To read a file from Azure Data Lake Storage (ADLS) Gen2 in Databricks, you can follow these steps:
Set Up Authentication
First, you need to configure authentication to access your ADLS Gen2 account.
The recommended method is using OAuth 2.0 with a Microsoft Entra ID service principal:
spark.conf.set("fs.azure.account.auth.type.<storage-account>.dfs.core.windows.net", "OAuth")

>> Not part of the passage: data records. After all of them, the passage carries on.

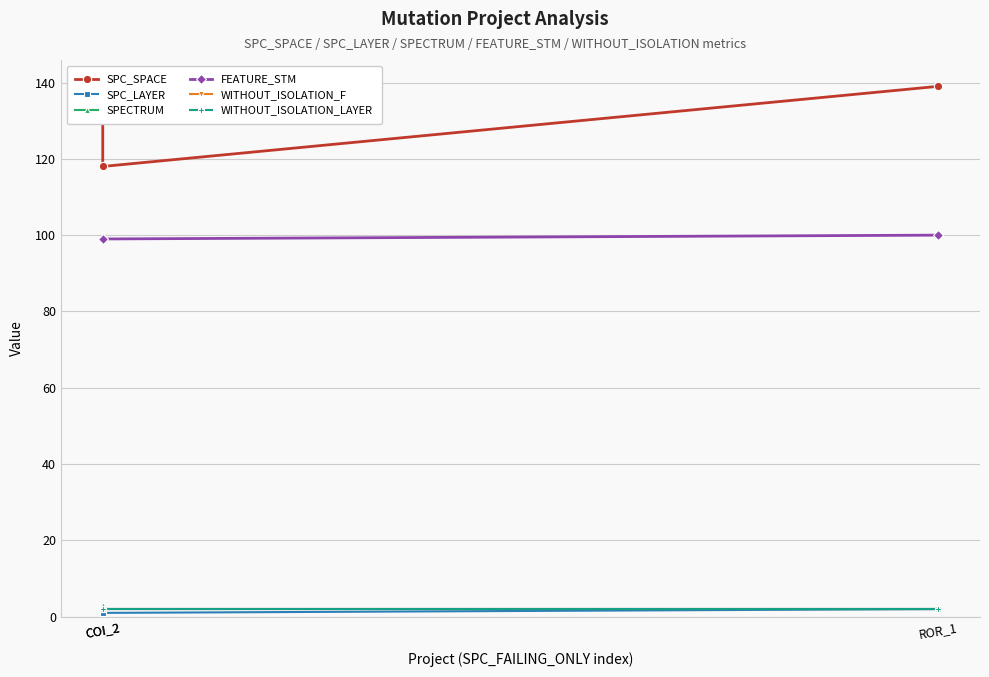

Does the chart have visible grid lines?

Yes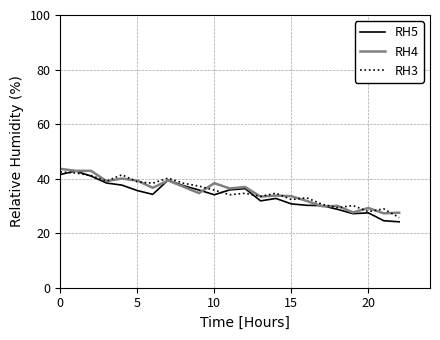

What is the highest value of the RH4 series?

43.6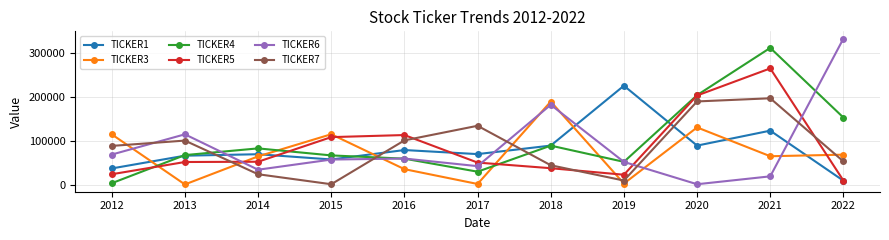

Which series has the largest range (max minus min)?

TICKER6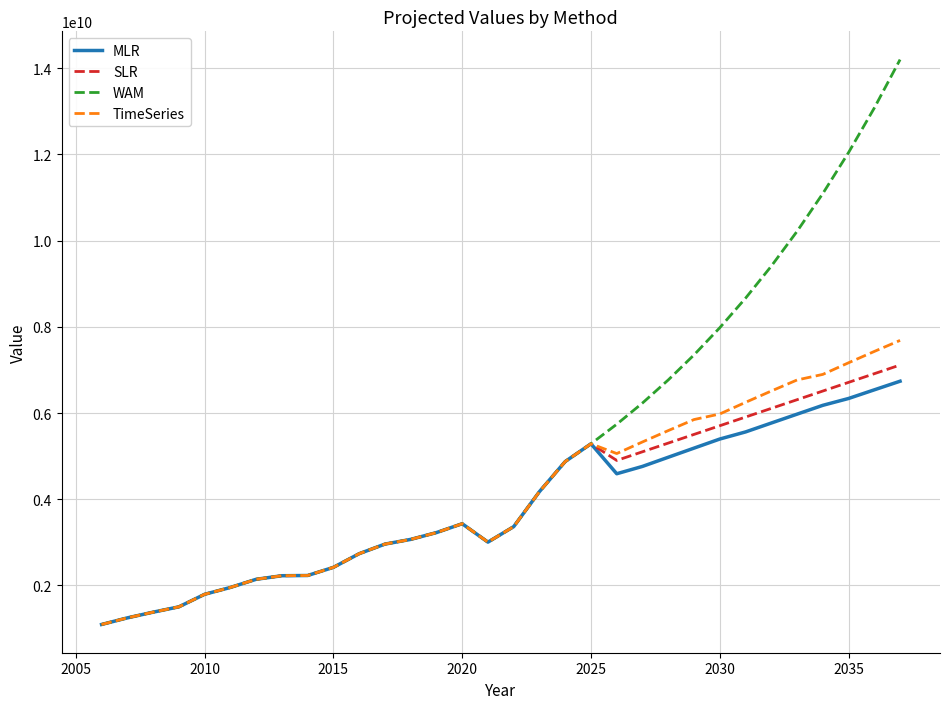

Which series has the largest total across all categories?

WAM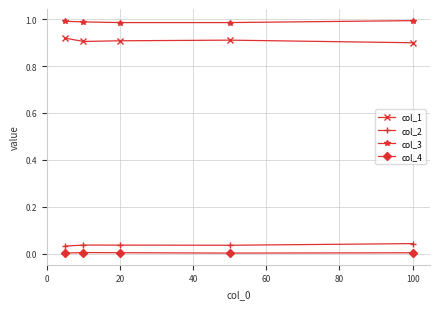

Which series has the largest total across all categories?

col_3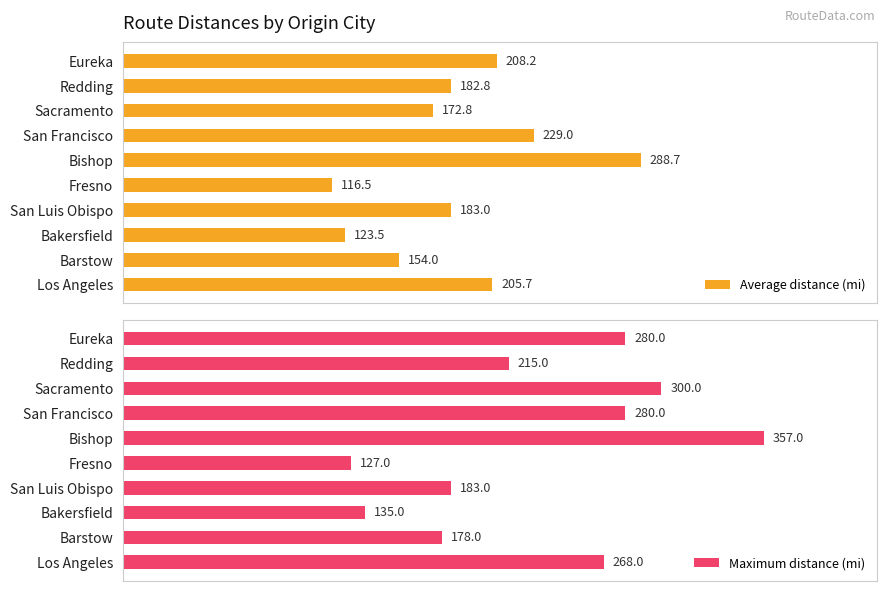

Count the number of data series in this chart.

2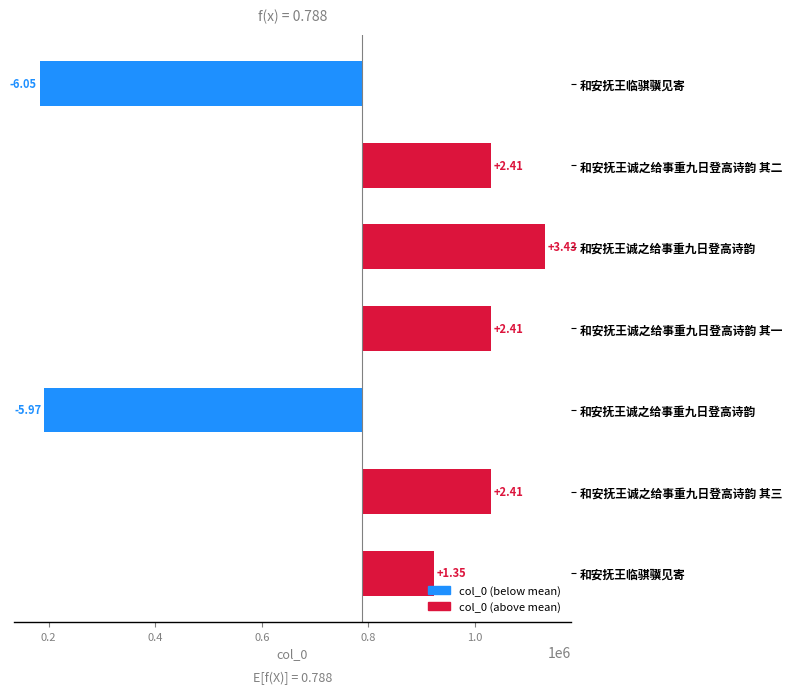

How many negative values are there?

2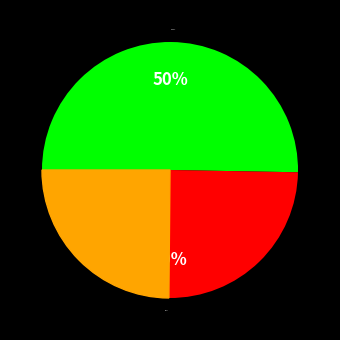

The Reshma slice represents 50% of the pie. True or false?

True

spark.conf.set("fs.azure.account.oauth.provider.type.<storage-account>.dfs.core.windows.net",
"org.apache.hadoop.fs.azurebfs.oauth2.ClientCredsTokenProvider")
spark.conf.set("fs.azure.account.oauth2.client.id.<storage-account>.dfs.core.windows.net",
"<application-id>")
spark.conf.set("fs.azure.account.oauth2.client.secret.<storage-account>.dfs.core.windows.net",
dbutils.secrets.get(scope="<secret-scope>", key="<service-credential-key>"))

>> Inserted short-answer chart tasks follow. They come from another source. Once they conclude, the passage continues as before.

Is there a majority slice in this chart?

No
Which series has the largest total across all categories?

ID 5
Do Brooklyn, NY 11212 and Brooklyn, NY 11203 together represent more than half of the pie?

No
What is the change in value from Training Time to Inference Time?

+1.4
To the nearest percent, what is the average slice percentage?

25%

spark.conf.set("fs.azure.account.oauth2.client.endpoint.<storage-account>.dfs.core.windows.net",
"https://login.microsoftonline.com/<directory-id>/oauth2/token")
Replace <storage-account>
, <application-id>
, <secret-scope>
, <service-credential-key>
, and <directory-id>
with your specific values.
Read the File
Once authentication is set up, you can read the file using Spark:
For CSV files:
file_path = "abfss://<container-name>@<storage-account-name>.dfs.core.windows.net/<path-to-file>/file.csv"
df = spark.read.csv(file_path, header=True, inferSchema=True)
For JSON files:
file_path = "abfss://<container-name>@<storage-account-name>.dfs.core.windows.net/<path-to-file>/file.json"
df = spark.read.json(file_path)
For Parquet files:
file_path = "abfss://<container-name>@<storage-account-name>.dfs.core.windows.net/<path-to-file>/file.parquet"
df = spark.read.parquet(file_path)
Replace <container-name>
, <storage-account-name>
, and <path-to-file>
with your specific values.
Display the Data
After reading the file, you can display the contents:
display(df)
Additional Notes
- You can use
dbutils.fs.ls()
to list files in a directory:pythondbutils.fs.ls("abfss://<container-name>@<storage-account-name>.dfs.core.windows.net/<directory-name>")
- If you’re using Unity Catalog volumes (recommended), you can simplify file access using paths like
/Volumes/my_catalog/my_schema/my_volume/data.csv
. - For better security, store sensitive information like access keys in Azure Key Vault and access them using Databricks secret scopes.
Remember to replace placeholder values with your actual ADLS Gen2 account details, container names, and file paths.